- **Stored data**:
= Beginning of Section =

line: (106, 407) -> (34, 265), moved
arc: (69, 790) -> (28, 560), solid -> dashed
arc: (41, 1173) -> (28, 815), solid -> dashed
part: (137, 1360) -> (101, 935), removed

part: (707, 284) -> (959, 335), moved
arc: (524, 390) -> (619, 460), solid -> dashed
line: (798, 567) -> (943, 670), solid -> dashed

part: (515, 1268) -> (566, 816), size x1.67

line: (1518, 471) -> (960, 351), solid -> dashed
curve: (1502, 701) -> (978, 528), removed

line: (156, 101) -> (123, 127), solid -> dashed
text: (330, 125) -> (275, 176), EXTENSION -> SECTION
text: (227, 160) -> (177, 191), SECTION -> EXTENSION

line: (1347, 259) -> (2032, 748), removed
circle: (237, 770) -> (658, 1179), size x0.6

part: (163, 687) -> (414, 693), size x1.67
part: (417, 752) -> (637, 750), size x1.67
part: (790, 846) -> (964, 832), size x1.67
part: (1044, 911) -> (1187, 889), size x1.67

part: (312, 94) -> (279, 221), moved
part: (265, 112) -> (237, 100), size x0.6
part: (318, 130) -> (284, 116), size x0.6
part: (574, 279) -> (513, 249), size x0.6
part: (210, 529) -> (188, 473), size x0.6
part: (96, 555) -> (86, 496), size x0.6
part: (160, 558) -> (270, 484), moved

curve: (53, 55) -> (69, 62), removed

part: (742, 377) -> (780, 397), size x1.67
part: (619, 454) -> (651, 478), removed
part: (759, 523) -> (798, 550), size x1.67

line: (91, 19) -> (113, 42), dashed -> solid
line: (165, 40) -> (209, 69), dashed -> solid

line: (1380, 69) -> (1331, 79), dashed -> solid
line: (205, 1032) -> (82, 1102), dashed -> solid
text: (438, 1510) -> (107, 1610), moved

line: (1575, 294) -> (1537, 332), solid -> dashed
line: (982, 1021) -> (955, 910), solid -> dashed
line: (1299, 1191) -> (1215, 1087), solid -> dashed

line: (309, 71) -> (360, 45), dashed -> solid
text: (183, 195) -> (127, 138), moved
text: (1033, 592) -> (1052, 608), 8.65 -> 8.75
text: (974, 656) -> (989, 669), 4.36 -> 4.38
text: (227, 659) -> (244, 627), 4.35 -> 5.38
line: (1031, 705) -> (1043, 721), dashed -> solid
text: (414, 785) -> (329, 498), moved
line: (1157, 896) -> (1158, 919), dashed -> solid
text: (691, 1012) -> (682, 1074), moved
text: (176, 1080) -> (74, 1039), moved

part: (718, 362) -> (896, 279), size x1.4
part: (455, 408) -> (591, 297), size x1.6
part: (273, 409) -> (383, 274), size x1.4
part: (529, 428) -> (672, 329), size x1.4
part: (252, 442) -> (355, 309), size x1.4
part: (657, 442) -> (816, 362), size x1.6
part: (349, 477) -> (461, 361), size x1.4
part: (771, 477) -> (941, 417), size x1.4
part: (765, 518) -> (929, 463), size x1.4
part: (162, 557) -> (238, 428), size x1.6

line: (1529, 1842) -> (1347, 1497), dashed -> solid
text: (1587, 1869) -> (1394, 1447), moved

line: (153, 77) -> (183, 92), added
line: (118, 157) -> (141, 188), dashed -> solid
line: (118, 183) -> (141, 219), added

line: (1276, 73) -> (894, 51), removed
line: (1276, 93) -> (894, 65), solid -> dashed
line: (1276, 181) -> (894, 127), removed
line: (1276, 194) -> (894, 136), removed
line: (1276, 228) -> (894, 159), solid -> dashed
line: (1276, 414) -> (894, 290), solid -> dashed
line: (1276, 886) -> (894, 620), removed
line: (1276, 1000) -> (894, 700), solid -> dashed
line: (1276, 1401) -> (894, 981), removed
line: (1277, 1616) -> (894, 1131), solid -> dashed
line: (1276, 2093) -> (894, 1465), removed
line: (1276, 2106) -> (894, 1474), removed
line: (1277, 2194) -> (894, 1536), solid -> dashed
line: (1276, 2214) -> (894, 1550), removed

= End of Section =

- **Exercise requirements**: Give the data again, unchanged in every line.

- **Task result**:
line: (106, 407) -> (34, 265), moved
arc: (69, 790) -> (28, 560), solid -> dashed
arc: (41, 1173) -> (28, 815), solid -> dashed
part: (137, 1360) -> (101, 935), removed

part: (707, 284) -> (959, 335), moved
arc: (524, 390) -> (619, 460), solid -> dashed
line: (798, 567) -> (943, 670), solid -> dashed

part: (515, 1268) -> (566, 816), size x1.67

line: (1518, 471) -> (960, 351), solid -> dashed
curve: (1502, 701) -> (978, 528), removed

line: (156, 101) -> (123, 127), solid -> dashed
text: (330, 125) -> (275, 176), EXTENSION -> SECTION
text: (227, 160) -> (177, 191), SECTION -> EXTENSION

line: (1347, 259) -> (2032, 748), removed
circle: (237, 770) -> (658, 1179), size x0.6

part: (163, 687) -> (414, 693), size x1.67
part: (417, 752) -> (637, 750), size x1.67
part: (790, 846) -> (964, 832), size x1.67
part: (1044, 911) -> (1187, 889), size x1.67

part: (312, 94) -> (279, 221), moved
part: (265, 112) -> (237, 100), size x0.6
part: (318, 130) -> (284, 116), size x0.6
part: (574, 279) -> (513, 249), size x0.6
part: (210, 529) -> (188, 473), size x0.6
part: (96, 555) -> (86, 496), size x0.6
part: (160, 558) -> (270, 484), moved

curve: (53, 55) -> (69, 62), removed

part: (742, 377) -> (780, 397), size x1.67
part: (619, 454) -> (651, 478), removed
part: (759, 523) -> (798, 550), size x1.67

line: (91, 19) -> (113, 42), dashed -> solid
line: (165, 40) -> (209, 69), dashed -> solid

line: (1380, 69) -> (1331, 79), dashed -> solid
line: (205, 1032) -> (82, 1102), dashed -> solid
text: (438, 1510) -> (107, 1610), moved

line: (1575, 294) -> (1537, 332), solid -> dashed
line: (982, 1021) -> (955, 910), solid -> dashed
line: (1299, 1191) -> (1215, 1087), solid -> dashed

line: (309, 71) -> (360, 45), dashed -> solid
text: (183, 195) -> (127, 138), moved
text: (1033, 592) -> (1052, 608), 8.65 -> 8.75
text: (974, 656) -> (989, 669), 4.36 -> 4.38
text: (227, 659) -> (244, 627), 4.35 -> 5.38
line: (1031, 705) -> (1043, 721), dashed -> solid
text: (414, 785) -> (329, 498), moved
line: (1157, 896) -> (1158, 919), dashed -> solid
text: (691, 1012) -> (682, 1074), moved
text: (176, 1080) -> (74, 1039), moved

part: (718, 362) -> (896, 279), size x1.4
part: (455, 408) -> (591, 297), size x1.6
part: (273, 409) -> (383, 274), size x1.4
part: (529, 428) -> (672, 329), size x1.4
part: (252, 442) -> (355, 309), size x1.4
part: (657, 442) -> (816, 362), size x1.6
part: (349, 477) -> (461, 361), size x1.4
part: (771, 477) -> (941, 417), size x1.4
part: (765, 518) -> (929, 463), size x1.4
part: (162, 557) -> (238, 428), size x1.6

line: (1529, 1842) -> (1347, 1497), dashed -> solid
text: (1587, 1869) -> (1394, 1447), moved

line: (153, 77) -> (183, 92), added
line: (118, 157) -> (141, 188), dashed -> solid
line: (118, 183) -> (141, 219), added

line: (1276, 73) -> (894, 51), removed
line: (1276, 93) -> (894, 65), solid -> dashed
line: (1276, 181) -> (894, 127), removed
line: (1276, 194) -> (894, 136), removed
line: (1276, 228) -> (894, 159), solid -> dashed
line: (1276, 414) -> (894, 290), solid -> dashed
line: (1276, 886) -> (894, 620), removed
line: (1276, 1000) -> (894, 700), solid -> dashed
line: (1276, 1401) -> (894, 981), removed
line: (1277, 1616) -> (894, 1131), solid -> dashed
line: (1276, 2093) -> (894, 1465), removed
line: (1276, 2106) -> (894, 1474), removed
line: (1277, 2194) -> (894, 1536), solid -> dashed
line: (1276, 2214) -> (894, 1550), removed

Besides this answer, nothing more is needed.